Growth-oriented advisory firms face challenges in today's environment of rapid consolidation. Those who seek to purchase another practice are encountering high prices and terms geared to the sellers. What is the best growth strategy for your firm? Should you try to buy another practice in a hot market, or should you focus on recruiting and developing organically? Either way, the goal is to build your brand, create capacity, achieve critical mass and construct an enduring business.
A recent conversation with a $2-billion wealth management firm brought this challenge into sharper focus. They have multiple office locations, but only one has reached critical mass. Most are staffed by a single advisor and an assistant. These satellite office practitioners function as rainmakers, lead advisors and quality control officers for their own location.
Advisory firm leaders recognized their high dependency on practitioners who lack deep ties to the organization. These advisors acquire clients through individual relationships, not because of firm brand. They think and act locally, which means that clients are not benefitting from the depth of talent the larger firm has to offer. It would be difficult to argue that clients belong to the firm rather than the practitioner should they part ways.
Value Misperception
Leaders of the firm responded to this challenge with a plan to buy practices in their existing markets and contiguous locations, in an attempt to get to critical mass more quickly. As a result, they made several runs at large advisory businesses, but were priced out of every bid.
Every target acquisition had multiple offers, which made each deal more of an auction than a negotiated purchase. They decided to go down market to smaller practices with the hope of making more affordable purchases. Even when bottom fishing, however, they encountered owners with inflated perceptions of value.
At what point do these prices make sense? Solo practitioners seeking purchase offers typically have just a few years left in their careers. They are looking for meaningful sums to help fund their own retirements — yet their client bases are the same age or older and are already deep into the de-accumulation phase. Within these aging solo practices, client and asset attrition usually outpaces new business development, which occurs accidentally rather than systematically. Not much exists to justify a high price.
Compounding price inflation is an expectation of a larger down payment. In the past, buyers commonly paid 20-30% of the agreed-upon valuation up front, with the balance paid over three-to-five years. Often the remaining payment was tied to performance and client retention, which shifted more of the risk to the seller.
The partners in this specific wealth management firm have become frustrated because seller expectations for price and terms have pushed many deals out of their own risk tolerance. The partners have been reluctant to take on debt to fund transactions, and they have an aversion to private equity because they do not want a passive shareholder in their company.

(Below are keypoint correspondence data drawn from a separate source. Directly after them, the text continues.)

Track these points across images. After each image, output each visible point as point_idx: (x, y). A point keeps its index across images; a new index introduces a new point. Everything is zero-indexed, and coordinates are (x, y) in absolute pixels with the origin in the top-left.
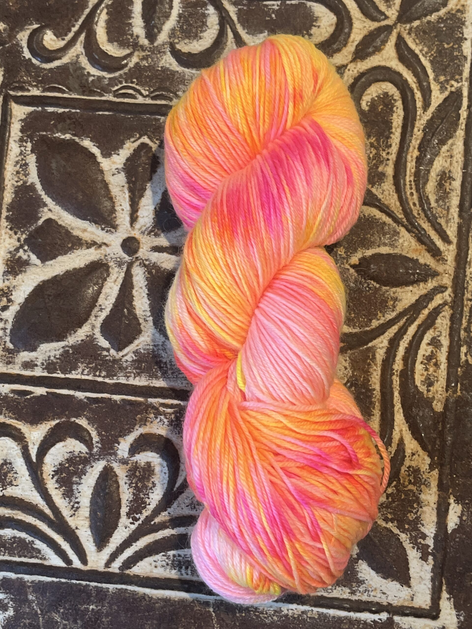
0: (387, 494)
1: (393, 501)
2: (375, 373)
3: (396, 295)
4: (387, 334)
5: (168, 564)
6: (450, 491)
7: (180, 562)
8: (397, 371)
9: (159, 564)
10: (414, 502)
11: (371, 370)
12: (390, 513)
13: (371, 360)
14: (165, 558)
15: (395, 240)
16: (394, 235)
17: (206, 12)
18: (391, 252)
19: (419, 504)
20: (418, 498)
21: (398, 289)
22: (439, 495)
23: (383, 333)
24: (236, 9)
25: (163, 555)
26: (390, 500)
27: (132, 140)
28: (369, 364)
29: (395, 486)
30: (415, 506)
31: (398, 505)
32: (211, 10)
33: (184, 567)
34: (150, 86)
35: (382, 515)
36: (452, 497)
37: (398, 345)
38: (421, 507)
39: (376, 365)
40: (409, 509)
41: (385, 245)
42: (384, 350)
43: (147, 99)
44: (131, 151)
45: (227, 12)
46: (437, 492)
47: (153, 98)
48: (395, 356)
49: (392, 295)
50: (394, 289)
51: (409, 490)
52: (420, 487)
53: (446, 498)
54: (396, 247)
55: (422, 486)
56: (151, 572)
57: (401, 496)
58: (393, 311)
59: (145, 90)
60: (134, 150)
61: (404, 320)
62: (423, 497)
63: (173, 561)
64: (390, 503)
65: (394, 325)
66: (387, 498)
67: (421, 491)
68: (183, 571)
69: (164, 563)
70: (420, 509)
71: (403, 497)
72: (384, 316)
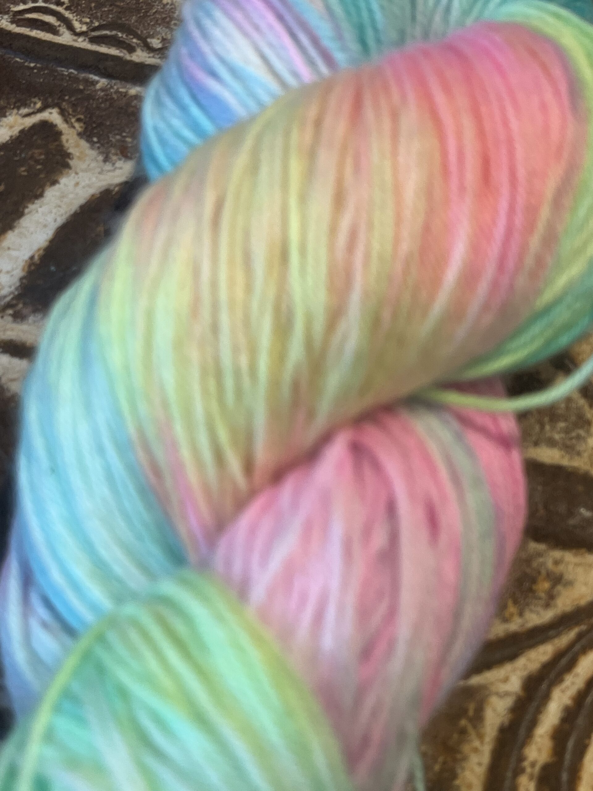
2: (474, 759)
3: (561, 568)
4: (521, 662)
8: (533, 765)
11: (466, 748)
13: (471, 720)
15: (578, 437)
16: (576, 425)
18: (565, 462)
21: (569, 557)
23: (513, 657)
27: (24, 111)
28: (463, 732)
34: (93, 17)
37: (546, 697)
39: (481, 737)
41: (552, 443)
42: (509, 702)
43: (81, 39)
44: (15, 131)
47: (94, 40)
48: (534, 723)
49: (550, 564)
50: (557, 554)
54: (579, 454)
58: (547, 606)
59: (81, 22)
60: (22, 132)
61: (572, 634)
65: (543, 641)
72: (521, 614)
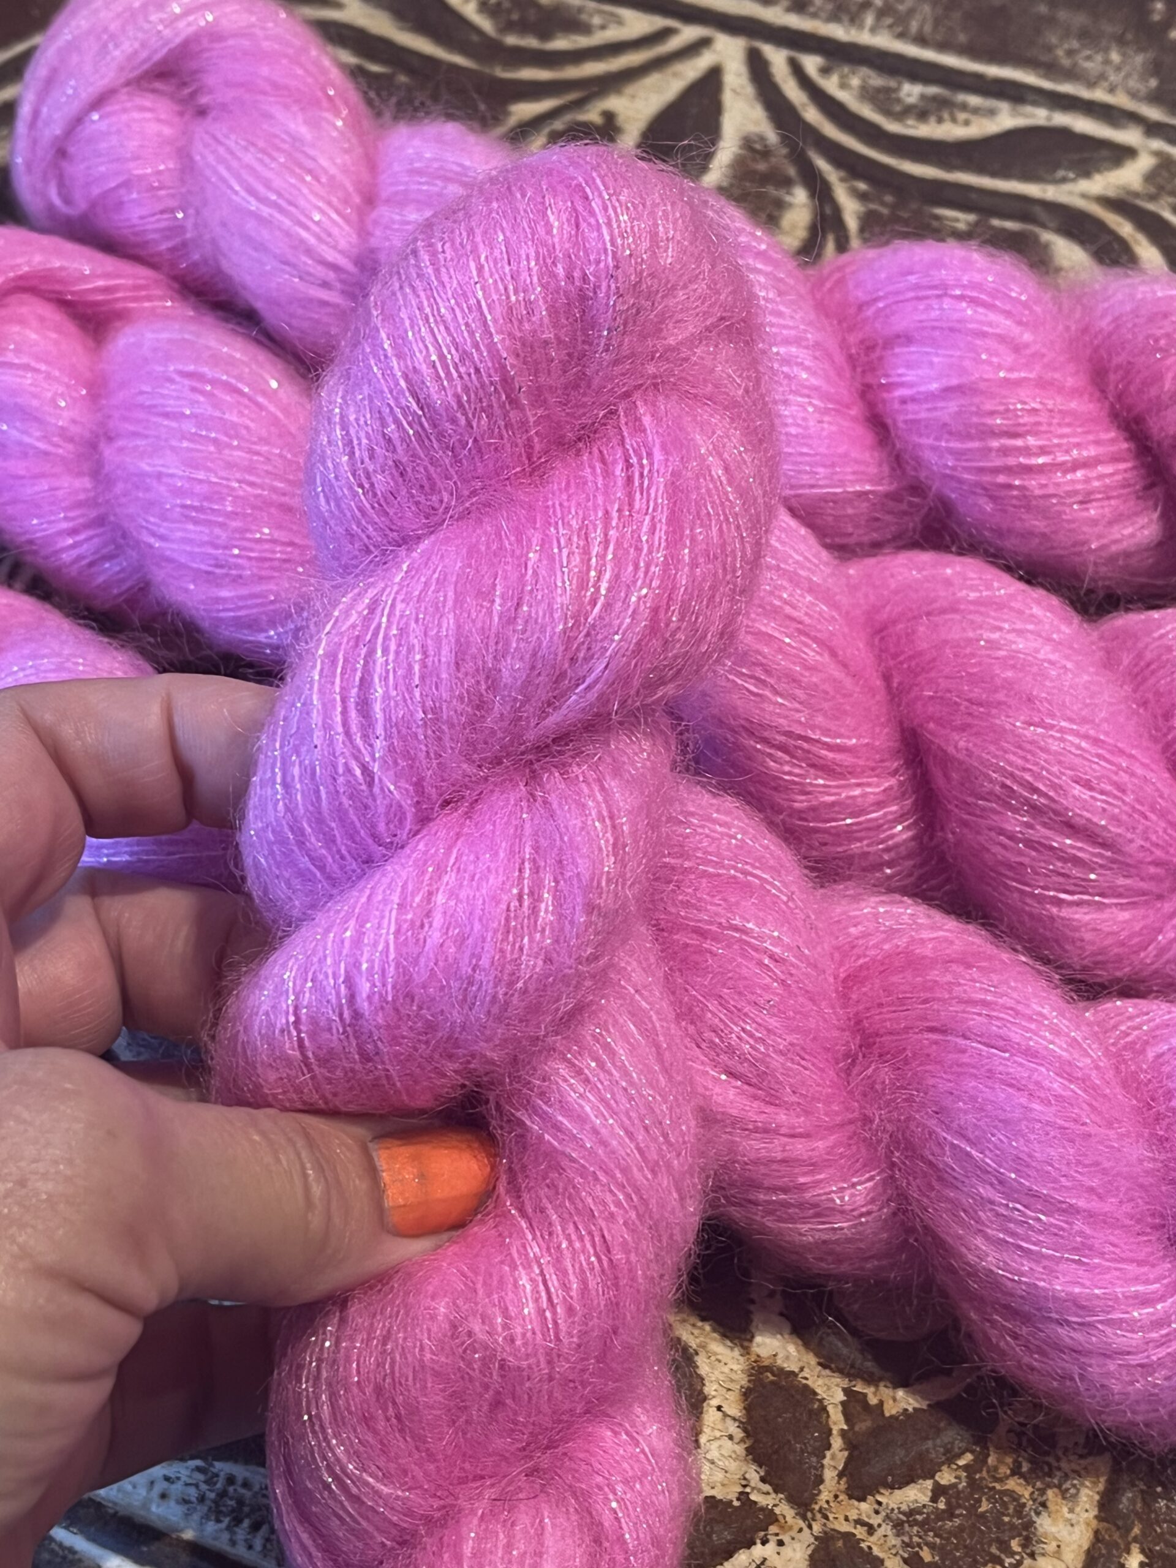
0: (937, 1485)
1: (950, 1514)
5: (202, 1499)
6: (1136, 1531)
7: (241, 1502)
9: (177, 1489)
10: (1013, 1529)
12: (932, 1547)
14: (201, 1477)
17: (788, 198)
19: (1027, 1543)
20: (1029, 1525)
22: (1097, 1533)
24: (862, 209)
25: (198, 1469)
26: (942, 1506)
29: (966, 1468)
30: (1015, 1545)
31: (961, 1528)
32: (800, 196)
33: (246, 1523)
35: (906, 1545)
36: (1135, 1548)
38: (1032, 1555)
40: (994, 1550)
45: (837, 210)
46: (1095, 1523)
51: (1010, 1493)
52: (1042, 1492)
53: (1116, 1545)
55: (1050, 1493)
56: (145, 1506)
57: (979, 1501)
62: (1045, 1524)
63: (223, 1494)
64: (940, 1516)
66: (934, 1499)
67: (1044, 1505)
68: (241, 1533)
69: (193, 1493)
70: (1028, 1561)
71: (985, 1506)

As they reviewed their strategy, they developed several key threshold questions for evaluating an acquisition target:
• What is the average age of the advisory firm's clients? • What is the firm's rate of de-accumulation? • Which staff (including the firm leaders) are likely to remain once the deal is done? • Which clients are at risk in the transition? • What has been the rate of organic growth over the past five years and what drives this? • What is our required rate of return for this investment?
This firm's diligent analysis spawned an awakening. They decided that building rather than buying would make more sense.
They discovered that solo practitioners tend to use a multiple of revenue as their valuation metric, primarily because they cannot demonstrate free cash flow or EBITA after paying fair compensation to the lead advisor. Being savvy investors, the partners in this wealth management firm recognized that when nothing is left over after covering all expenses including compensation, it is impossible to amortize the purchase price out of current earnings.